Each record below has to be printed verbatim.

════════════════════

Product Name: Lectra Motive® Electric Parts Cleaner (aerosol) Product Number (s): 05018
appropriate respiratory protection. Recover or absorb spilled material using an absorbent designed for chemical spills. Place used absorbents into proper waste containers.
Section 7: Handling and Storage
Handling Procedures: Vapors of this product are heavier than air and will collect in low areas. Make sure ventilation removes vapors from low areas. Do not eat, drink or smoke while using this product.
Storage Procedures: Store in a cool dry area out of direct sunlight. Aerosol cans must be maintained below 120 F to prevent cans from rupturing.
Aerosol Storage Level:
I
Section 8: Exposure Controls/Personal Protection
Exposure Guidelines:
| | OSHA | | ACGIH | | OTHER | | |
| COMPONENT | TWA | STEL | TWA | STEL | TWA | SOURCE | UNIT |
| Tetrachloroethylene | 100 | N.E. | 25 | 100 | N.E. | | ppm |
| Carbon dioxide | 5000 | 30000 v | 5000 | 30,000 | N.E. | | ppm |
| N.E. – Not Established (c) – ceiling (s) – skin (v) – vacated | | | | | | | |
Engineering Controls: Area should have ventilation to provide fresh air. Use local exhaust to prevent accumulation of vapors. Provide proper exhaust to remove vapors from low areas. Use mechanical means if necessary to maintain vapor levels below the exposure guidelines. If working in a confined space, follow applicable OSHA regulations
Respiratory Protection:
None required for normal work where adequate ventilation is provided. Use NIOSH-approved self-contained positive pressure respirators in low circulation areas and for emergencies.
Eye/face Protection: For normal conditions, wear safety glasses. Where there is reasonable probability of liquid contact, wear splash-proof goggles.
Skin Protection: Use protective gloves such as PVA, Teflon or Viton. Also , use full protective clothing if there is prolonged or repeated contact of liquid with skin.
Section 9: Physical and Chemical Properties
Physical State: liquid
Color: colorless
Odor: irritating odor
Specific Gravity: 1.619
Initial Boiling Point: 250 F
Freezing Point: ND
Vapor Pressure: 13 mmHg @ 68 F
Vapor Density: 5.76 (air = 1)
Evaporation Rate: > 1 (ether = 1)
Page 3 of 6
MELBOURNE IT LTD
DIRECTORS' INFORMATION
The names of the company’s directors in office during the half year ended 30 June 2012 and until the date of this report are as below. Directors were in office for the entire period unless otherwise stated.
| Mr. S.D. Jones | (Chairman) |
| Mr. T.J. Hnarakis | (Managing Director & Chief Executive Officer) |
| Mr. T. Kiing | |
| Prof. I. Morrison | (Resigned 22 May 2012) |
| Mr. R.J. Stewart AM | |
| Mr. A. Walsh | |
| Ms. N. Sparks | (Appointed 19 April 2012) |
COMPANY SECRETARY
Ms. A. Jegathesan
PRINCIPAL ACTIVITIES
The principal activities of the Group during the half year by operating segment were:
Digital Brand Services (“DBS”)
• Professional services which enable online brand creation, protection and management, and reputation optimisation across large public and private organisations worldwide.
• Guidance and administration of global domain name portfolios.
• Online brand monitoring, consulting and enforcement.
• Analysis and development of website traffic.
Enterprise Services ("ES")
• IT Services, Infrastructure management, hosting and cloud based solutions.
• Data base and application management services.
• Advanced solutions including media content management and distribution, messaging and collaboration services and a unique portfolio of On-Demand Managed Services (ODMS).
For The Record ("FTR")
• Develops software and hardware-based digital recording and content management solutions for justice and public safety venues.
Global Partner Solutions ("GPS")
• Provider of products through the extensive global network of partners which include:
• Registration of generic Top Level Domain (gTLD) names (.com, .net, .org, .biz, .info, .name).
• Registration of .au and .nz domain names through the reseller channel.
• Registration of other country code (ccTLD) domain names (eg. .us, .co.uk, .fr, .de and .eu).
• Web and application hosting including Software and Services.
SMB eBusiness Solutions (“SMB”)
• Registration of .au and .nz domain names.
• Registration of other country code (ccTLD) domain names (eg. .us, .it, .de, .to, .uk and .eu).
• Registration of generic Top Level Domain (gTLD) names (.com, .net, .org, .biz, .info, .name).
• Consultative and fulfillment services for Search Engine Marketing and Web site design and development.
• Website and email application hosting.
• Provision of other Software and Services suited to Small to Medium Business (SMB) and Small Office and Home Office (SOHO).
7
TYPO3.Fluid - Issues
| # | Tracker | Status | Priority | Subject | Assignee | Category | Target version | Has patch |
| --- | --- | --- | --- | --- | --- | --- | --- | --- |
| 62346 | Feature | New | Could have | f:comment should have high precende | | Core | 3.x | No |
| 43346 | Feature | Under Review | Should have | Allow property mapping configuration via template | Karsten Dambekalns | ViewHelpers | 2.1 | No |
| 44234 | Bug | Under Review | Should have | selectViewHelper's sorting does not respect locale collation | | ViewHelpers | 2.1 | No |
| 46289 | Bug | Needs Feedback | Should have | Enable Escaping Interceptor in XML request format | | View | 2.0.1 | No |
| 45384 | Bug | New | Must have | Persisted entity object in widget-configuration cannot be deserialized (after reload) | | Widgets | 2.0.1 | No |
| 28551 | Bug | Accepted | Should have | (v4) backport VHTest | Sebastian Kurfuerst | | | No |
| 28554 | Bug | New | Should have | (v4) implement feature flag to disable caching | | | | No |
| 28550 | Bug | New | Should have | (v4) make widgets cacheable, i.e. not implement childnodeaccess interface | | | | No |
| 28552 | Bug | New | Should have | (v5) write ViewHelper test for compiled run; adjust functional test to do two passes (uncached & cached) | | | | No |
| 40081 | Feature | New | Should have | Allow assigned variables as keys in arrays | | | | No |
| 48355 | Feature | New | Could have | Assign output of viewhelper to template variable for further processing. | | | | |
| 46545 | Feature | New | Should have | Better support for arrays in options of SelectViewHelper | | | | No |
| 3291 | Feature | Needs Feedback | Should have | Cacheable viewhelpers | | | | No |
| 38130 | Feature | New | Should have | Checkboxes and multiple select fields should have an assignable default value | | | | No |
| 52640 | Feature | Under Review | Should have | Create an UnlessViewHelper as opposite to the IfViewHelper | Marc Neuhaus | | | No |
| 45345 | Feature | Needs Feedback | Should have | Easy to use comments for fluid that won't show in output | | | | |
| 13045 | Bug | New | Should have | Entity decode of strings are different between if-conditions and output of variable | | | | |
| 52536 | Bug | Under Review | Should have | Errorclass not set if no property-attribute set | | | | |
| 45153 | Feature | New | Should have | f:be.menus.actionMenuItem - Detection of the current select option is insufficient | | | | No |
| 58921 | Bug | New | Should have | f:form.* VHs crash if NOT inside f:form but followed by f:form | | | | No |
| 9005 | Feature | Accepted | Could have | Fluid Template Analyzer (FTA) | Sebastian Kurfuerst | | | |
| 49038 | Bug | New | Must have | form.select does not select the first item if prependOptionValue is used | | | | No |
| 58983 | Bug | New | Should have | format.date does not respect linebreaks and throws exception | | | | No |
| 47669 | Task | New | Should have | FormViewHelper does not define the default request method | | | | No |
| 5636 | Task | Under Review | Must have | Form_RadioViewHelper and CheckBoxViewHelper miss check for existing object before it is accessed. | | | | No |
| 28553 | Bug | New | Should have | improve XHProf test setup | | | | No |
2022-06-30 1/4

════════════════════

> RESULT BELOW
Product Name: Lectra Motive® Electric Parts Cleaner (aerosol) Product Number (s): 05018
appropriate respiratory protection. Recover or absorb spilled material using an absorbent designed for chemical spills. Place used absorbents into proper waste containers.
Section 7: Handling and Storage
Handling Procedures: Vapors of this product are heavier than air and will collect in low areas. Make sure ventilation removes vapors from low areas. Do not eat, drink or smoke while using this product.
Storage Procedures: Store in a cool dry area out of direct sunlight. Aerosol cans must be maintained below 120 F to prevent cans from rupturing.
Aerosol Storage Level:
I
Section 8: Exposure Controls/Personal Protection
Exposure Guidelines:
| | OSHA | | ACGIH | | OTHER | | |
| COMPONENT | TWA | STEL | TWA | STEL | TWA | SOURCE | UNIT |
| Tetrachloroethylene | 100 | N.E. | 25 | 100 | N.E. | | ppm |
| Carbon dioxide | 5000 | 30000 v | 5000 | 30,000 | N.E. | | ppm |
| N.E. – Not Established (c) – ceiling (s) – skin (v) – vacated | | | | | | | |
Engineering Controls: Area should have ventilation to provide fresh air. Use local exhaust to prevent accumulation of vapors. Provide proper exhaust to remove vapors from low areas. Use mechanical means if necessary to maintain vapor levels below the exposure guidelines. If working in a confined space, follow applicable OSHA regulations
Respiratory Protection:
None required for normal work where adequate ventilation is provided. Use NIOSH-approved self-contained positive pressure respirators in low circulation areas and for emergencies.
Eye/face Protection: For normal conditions, wear safety glasses. Where there is reasonable probability of liquid contact, wear splash-proof goggles.
Skin Protection: Use protective gloves such as PVA, Teflon or Viton. Also , use full protective clothing if there is prolonged or repeated contact of liquid with skin.
Section 9: Physical and Chemical Properties
Physical State: liquid
Color: colorless
Odor: irritating odor
Specific Gravity: 1.619
Initial Boiling Point: 250 F
Freezing Point: ND
Vapor Pressure: 13 mmHg @ 68 F
Vapor Density: 5.76 (air = 1)
Evaporation Rate: > 1 (ether = 1)
Page 3 of 6
MELBOURNE IT LTD
DIRECTORS' INFORMATION
The names of the company’s directors in office during the half year ended 30 June 2012 and until the date of this report are as below. Directors were in office for the entire period unless otherwise stated.
| Mr. S.D. Jones | (Chairman) |
| Mr. T.J. Hnarakis | (Managing Director & Chief Executive Officer) |
| Mr. T. Kiing | |
| Prof. I. Morrison | (Resigned 22 May 2012) |
| Mr. R.J. Stewart AM | |
| Mr. A. Walsh | |
| Ms. N. Sparks | (Appointed 19 April 2012) |
COMPANY SECRETARY
Ms. A. Jegathesan
PRINCIPAL ACTIVITIES
The principal activities of the Group during the half year by operating segment were:
Digital Brand Services (“DBS”)
• Professional services which enable online brand creation, protection and management, and reputation optimisation across large public and private organisations worldwide.
• Guidance and administration of global domain name portfolios.
• Online brand monitoring, consulting and enforcement.
• Analysis and development of website traffic.
Enterprise Services ("ES")
• IT Services, Infrastructure management, hosting and cloud based solutions.
• Data base and application management services.
• Advanced solutions including media content management and distribution, messaging and collaboration services and a unique portfolio of On-Demand Managed Services (ODMS).
For The Record ("FTR")
• Develops software and hardware-based digital recording and content management solutions for justice and public safety venues.
Global Partner Solutions ("GPS")
• Provider of products through the extensive global network of partners which include:
• Registration of generic Top Level Domain (gTLD) names (.com, .net, .org, .biz, .info, .name).
• Registration of .au and .nz domain names through the reseller channel.
• Registration of other country code (ccTLD) domain names (eg. .us, .co.uk, .fr, .de and .eu).
• Web and application hosting including Software and Services.
SMB eBusiness Solutions (“SMB”)
• Registration of .au and .nz domain names.
• Registration of other country code (ccTLD) domain names (eg. .us, .it, .de, .to, .uk and .eu).
• Registration of generic Top Level Domain (gTLD) names (.com, .net, .org, .biz, .info, .name).
• Consultative and fulfillment services for Search Engine Marketing and Web site design and development.
• Website and email application hosting.
• Provision of other Software and Services suited to Small to Medium Business (SMB) and Small Office and Home Office (SOHO).
7
TYPO3.Fluid - Issues
| # | Tracker | Status | Priority | Subject | Assignee | Category | Target version | Has patch |
| --- | --- | --- | --- | --- | --- | --- | --- | --- |
| 62346 | Feature | New | Could have | f:comment should have high precende | | Core | 3.x | No |
| 43346 | Feature | Under Review | Should have | Allow property mapping configuration via template | Karsten Dambekalns | ViewHelpers | 2.1 | No |
| 44234 | Bug | Under Review | Should have | selectViewHelper's sorting does not respect locale collation | | ViewHelpers | 2.1 | No |
| 46289 | Bug | Needs Feedback | Should have | Enable Escaping Interceptor in XML request format | | View | 2.0.1 | No |
| 45384 | Bug | New | Must have | Persisted entity object in widget-configuration cannot be deserialized (after reload) | | Widgets | 2.0.1 | No |
| 28551 | Bug | Accepted | Should have | (v4) backport VHTest | Sebastian Kurfuerst | | | No |
| 28554 | Bug | New | Should have | (v4) implement feature flag to disable caching | | | | No |
| 28550 | Bug | New | Should have | (v4) make widgets cacheable, i.e. not implement childnodeaccess interface | | | | No |
| 28552 | Bug | New | Should have | (v5) write ViewHelper test for compiled run; adjust functional test to do two passes (uncached & cached) | | | | No |
| 40081 | Feature | New | Should have | Allow assigned variables as keys in arrays | | | | No |
| 48355 | Feature | New | Could have | Assign output of viewhelper to template variable for further processing. | | | | |
| 46545 | Feature | New | Should have | Better support for arrays in options of SelectViewHelper | | | | No |
| 3291 | Feature | Needs Feedback | Should have | Cacheable viewhelpers | | | | No |
| 38130 | Feature | New | Should have | Checkboxes and multiple select fields should have an assignable default value | | | | No |
| 52640 | Feature | Under Review | Should have | Create an UnlessViewHelper as opposite to the IfViewHelper | Marc Neuhaus | | | No |
| 45345 | Feature | Needs Feedback | Should have | Easy to use comments for fluid that won't show in output | | | | |
| 13045 | Bug | New | Should have | Entity decode of strings are different between if-conditions and output of variable | | | | |
| 52536 | Bug | Under Review | Should have | Errorclass not set if no property-attribute set | | | | |
| 45153 | Feature | New | Should have | f:be.menus.actionMenuItem - Detection of the current select option is insufficient | | | | No |
| 58921 | Bug | New | Should have | f:form.* VHs crash if NOT inside f:form but followed by f:form | | | | No |
| 9005 | Feature | Accepted | Could have | Fluid Template Analyzer (FTA) | Sebastian Kurfuerst | | | |
| 49038 | Bug | New | Must have | form.select does not select the first item if prependOptionValue is used | | | | No |
| 58983 | Bug | New | Should have | format.date does not respect linebreaks and throws exception | | | | No |
| 47669 | Task | New | Should have | FormViewHelper does not define the default request method | | | | No |
| 5636 | Task | Under Review | Must have | Form_RadioViewHelper and CheckBoxViewHelper miss check for existing object before it is accessed. | | | | No |
| 28553 | Bug | New | Should have | improve XHProf test setup | | | | No |
2022-06-30 1/4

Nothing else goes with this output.